"Chapter 5 opens with Muhammad Yunus devising a way to establish an independent bank. Through trial and error he outlines loan policies, such as spreading the repayment over a long period of time in small increments. He also required no collateral, baseline income, or business plan to receive the loan. Instead, he formulated a group-based plan whereby all members must join a group of 5, pass an exam and attend meetings. There were many other standards implemented in this system and I’ll make a point to write a separate blog post on the details of the Grameen banking system. However, the program was successful enough that it generates a 98 percent repayment rate with the vast majority of borrowers being women. The Grameen system encountered a number of hurdles on account of religious and cultural differences; just convincing women to borrow money was a challenge. In the end, the Grameen Banking System allows people of impoverished communities to work together with the help of a banking system that allows residents of communties to be self-employed, and allow groups to work together to allow the flow of money to be exchanged for people from all walks of life."(All About Microfinance, 2011)
In developing nations or nations of great poverty, there is still gender inequality which dampers the progression of society has a whole. Yunus expresses how women in these countries have never dealt with financial business decisions of a family let alone a business entity of their own. In this case, women may seem nervous about taking up such a project. He then educated them on business ideas, to help promote self-thought, and visions of a future that would be prosperous for them with a little hard work and ingenuity of their own. He gave them the knowledge and tools to help kick-start of movement where the banks comes to you asking if you need loans to help promote small businesses, and to allow those to start their entrepreneurial adventures of their own.
Ammajan Amina is the epitome of a loving and determined mother and person should be. Never in my life have a read and felt the struggle of another person’s life so deep in my heart and mind. Dealing with the adversity she did, yet never giving up give me as lucky individual in this country the motivation to never give up on my dreams no matter how hard or tedious they may be, because hard work and determination to succeed with always lead one to a chance at a better life in the future. In this woman’s life, she had all but one of her children pass away, she lost her husband and their limited wealth to disease, her home to the weather and a family-in-law who only cared about money, yet she did whatever it took to make sure her children or in the end child to never went hungry. In the eyes of adversity, she never gave up on the dream of getting out of poverty and making something of herself. Microfinance through the help of the Grameen bank has allowed her, and now her lone daughter to better their stance in society. Her daughter now works for Grameen bank, which helps people all over the world.

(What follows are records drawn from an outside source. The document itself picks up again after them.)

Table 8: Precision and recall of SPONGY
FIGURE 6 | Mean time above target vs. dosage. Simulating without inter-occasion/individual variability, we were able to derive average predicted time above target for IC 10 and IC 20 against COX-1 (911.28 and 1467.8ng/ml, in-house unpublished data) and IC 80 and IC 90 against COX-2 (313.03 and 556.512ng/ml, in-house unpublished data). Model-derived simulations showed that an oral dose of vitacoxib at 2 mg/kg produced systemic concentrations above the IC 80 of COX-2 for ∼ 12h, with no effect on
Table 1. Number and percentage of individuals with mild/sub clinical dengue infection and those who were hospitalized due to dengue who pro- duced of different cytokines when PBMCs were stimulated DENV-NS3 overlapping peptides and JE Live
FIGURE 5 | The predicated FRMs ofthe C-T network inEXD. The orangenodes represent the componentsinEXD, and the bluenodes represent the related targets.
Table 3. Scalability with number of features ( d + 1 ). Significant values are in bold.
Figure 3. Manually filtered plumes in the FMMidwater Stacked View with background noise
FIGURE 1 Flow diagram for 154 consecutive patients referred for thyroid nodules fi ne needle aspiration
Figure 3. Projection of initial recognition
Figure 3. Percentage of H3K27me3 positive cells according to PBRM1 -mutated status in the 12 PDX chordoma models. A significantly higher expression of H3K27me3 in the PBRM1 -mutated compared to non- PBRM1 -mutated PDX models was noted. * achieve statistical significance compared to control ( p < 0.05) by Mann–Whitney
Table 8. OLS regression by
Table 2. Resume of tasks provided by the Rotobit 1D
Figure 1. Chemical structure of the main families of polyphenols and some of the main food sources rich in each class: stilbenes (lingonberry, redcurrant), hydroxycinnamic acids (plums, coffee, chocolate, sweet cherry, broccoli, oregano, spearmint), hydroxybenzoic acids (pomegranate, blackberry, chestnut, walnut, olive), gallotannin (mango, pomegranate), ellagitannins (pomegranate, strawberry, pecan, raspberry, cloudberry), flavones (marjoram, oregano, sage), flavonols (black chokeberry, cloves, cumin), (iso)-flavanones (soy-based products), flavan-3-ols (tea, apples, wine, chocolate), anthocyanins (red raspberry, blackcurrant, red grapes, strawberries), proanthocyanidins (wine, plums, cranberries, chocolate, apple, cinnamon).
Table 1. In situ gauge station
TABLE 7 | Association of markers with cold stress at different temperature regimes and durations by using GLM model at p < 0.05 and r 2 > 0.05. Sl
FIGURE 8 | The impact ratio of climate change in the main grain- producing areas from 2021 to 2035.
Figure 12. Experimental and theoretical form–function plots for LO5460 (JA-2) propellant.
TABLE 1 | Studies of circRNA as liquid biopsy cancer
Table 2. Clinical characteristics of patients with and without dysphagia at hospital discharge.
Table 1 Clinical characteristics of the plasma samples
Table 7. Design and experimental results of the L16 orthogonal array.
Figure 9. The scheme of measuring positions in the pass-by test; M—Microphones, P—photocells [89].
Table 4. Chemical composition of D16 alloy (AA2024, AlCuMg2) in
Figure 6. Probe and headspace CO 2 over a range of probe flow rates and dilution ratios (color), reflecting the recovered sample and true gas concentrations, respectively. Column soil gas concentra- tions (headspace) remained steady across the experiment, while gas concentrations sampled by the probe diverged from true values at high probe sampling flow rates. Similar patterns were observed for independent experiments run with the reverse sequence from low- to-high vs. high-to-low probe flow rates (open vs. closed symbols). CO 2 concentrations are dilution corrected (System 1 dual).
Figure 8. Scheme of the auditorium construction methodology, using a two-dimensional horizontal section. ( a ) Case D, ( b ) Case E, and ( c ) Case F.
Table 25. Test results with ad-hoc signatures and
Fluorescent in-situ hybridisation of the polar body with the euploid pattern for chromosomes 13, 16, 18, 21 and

When comparing Microfinance of Grameen Bank, and the banking done by the World Bank, one can see both advantages and disadvantages to both respective lending techniques. First, we will start off with micro-financing. In micro-financing, there are great advantages in this method because the banker now goes straight to the people of a said community, city, or country and asks them if they want a loan to start a business, and help promote a positive progression a healthy financial lifestyle in the future. I believe getting to know the people you are going to lend money to be a great thing because you can educate them on finance, and help spark a fire within individuals to control their own destiny. At the same time, it may be difficult because many people who are left unwatched can and will sometimes use the money for a short-term binge rather than a planned financial forecast on helping themselves, families, and communities. At the same time, I like the IMF’s banking system as well. By allowing governments to handle lending to the people, you can assume that the government will do what is in the best interest of the people of the country to promote and increase economic prosperity for all. At the same time, governments will sometimes allocate the money to a few individuals or companies to keep the economic growth to a small portion of society rather than the nation as a whole entity.
In Chapter 8, Yunis gives criticisms of the World Bank’s system of banking. One of the criticism’s he had on the World Bank is the idea that the World Bank focuses exclusively on large-scale economic growth rather than help those in poverty lead a better life by self-employment. According to Yunus, “the essence of development is changing the quality of life of the bottom half of the population,” which includes an “enabling environment that lets individuals explore their creative potential” (p. 56). The World Bank and others focus on measures such as Gross Domestic Product (GDP), per capita income, consumption per capita, or job creation—measures which can only be moved through large scale projects based upon the theoretical assumptions of mainstream economics.
Grameen Bank: About us. Retrieved August 16, 2008: http://www.grameen-info.org/index.php?option=com_content&task=blogsection&id=5&Itemid=164
Yunus, Muhammad. 2008. Creating a World without Poverty: Social Business and the Future of Capitalism. New York, New York: Public Affairs
Yunus, Muhammad. 1999. Banker to the Poor: Micro-Lending and the Battle against World Poverty. New York, New York: Public Relations.